Thanks so much for the hints. I performed a basic comparison between the log-likelihood call times in Julia and Python. The Python one is ~20-30% faster. I'm not a Julia expert, but there seem to be some tweaks to boost the performance. At least running in parallel seems to be much simpler in Julia. 'emcee' has issues pickling some of the Numba functions which prevent it to run in parallel. I'm not sure how many events were thrown away before convergence but it took BAT almost 8 hours to produce a sample of 10^3 events for my model. Apart from the performance, other features look really cool. I'll update you if I figure out something about the performance. Also, please let me know if you guys have a tutorial or a Jupyter Notebook that shows some performance optimization or fancier tricks.

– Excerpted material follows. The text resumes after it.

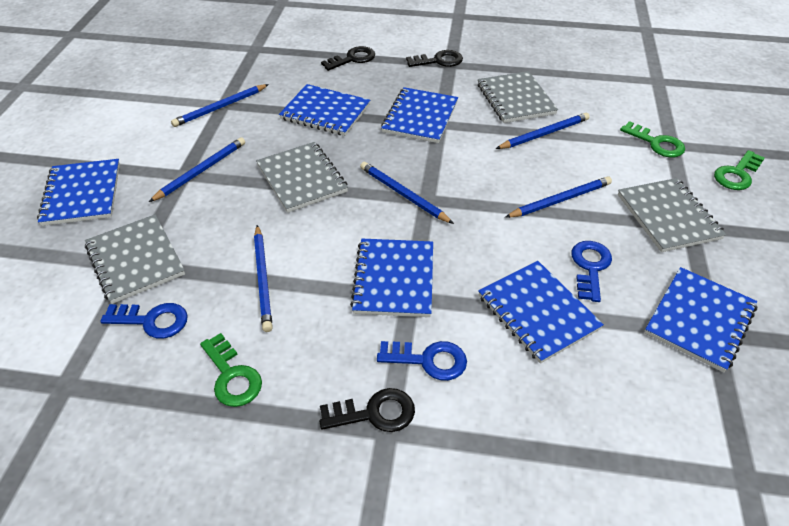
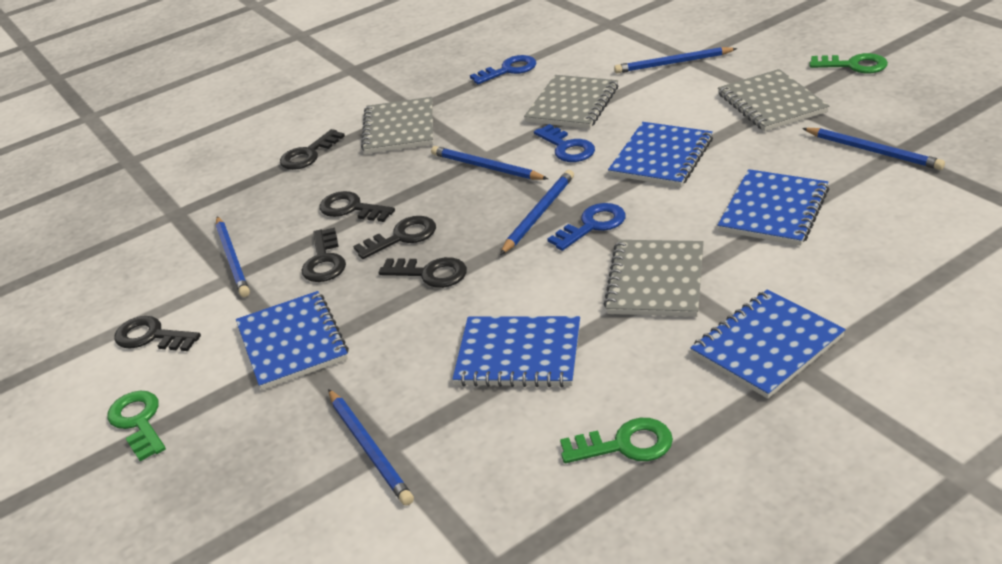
black key: 3 -> 6
blue notebook: 6 -> 5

oschulz commented 1 year ago

If you can send me your complete notebook (with necessary data files) I can take a look at potential performance issues.

oschulz commented 11 months ago

@atasattari is this still an active issue?

atasattari commented 11 months ago

@oschulz The issue is resolved. It was mainly slowness and a lack of log reports for debugging. Turned out to be repetitive integral calculations to find the PDF for custom models in the likelihood. This situation should be common for unbinned likelihood studies. Would it be reasonable to add a similar example to the tutorial? I can provide my code for reference if needed.

oschulz commented 11 months ago

Would it be reasonable to add a similar example to the tutorial? I can provide my code for reference if needed.

Thanks you, yes. We we thinking about adding more examples/tutorials anyway.